• **TASK TO CARRY OUT**: Could you retype the entries below exactly, omitting every picture?

• **INPUT FOR THIS TASK**:
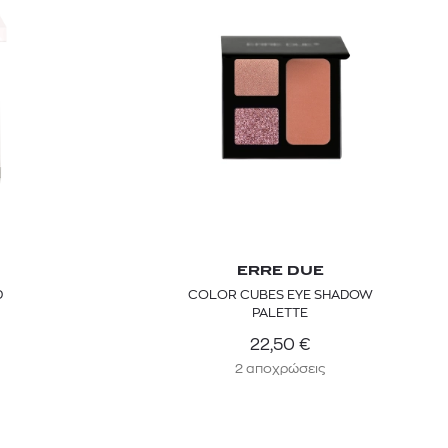
ERRE DUE
D
COLOR CUBES EYE SHADOW
PALETTE
22,50
€
2 αποχρώσεις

• **PROBLEM SOLUTION**:
ERRE DUE
D
COLOR CUBES EYE SHADOW
PALETTE
22,50
€
2 αποχρώσεις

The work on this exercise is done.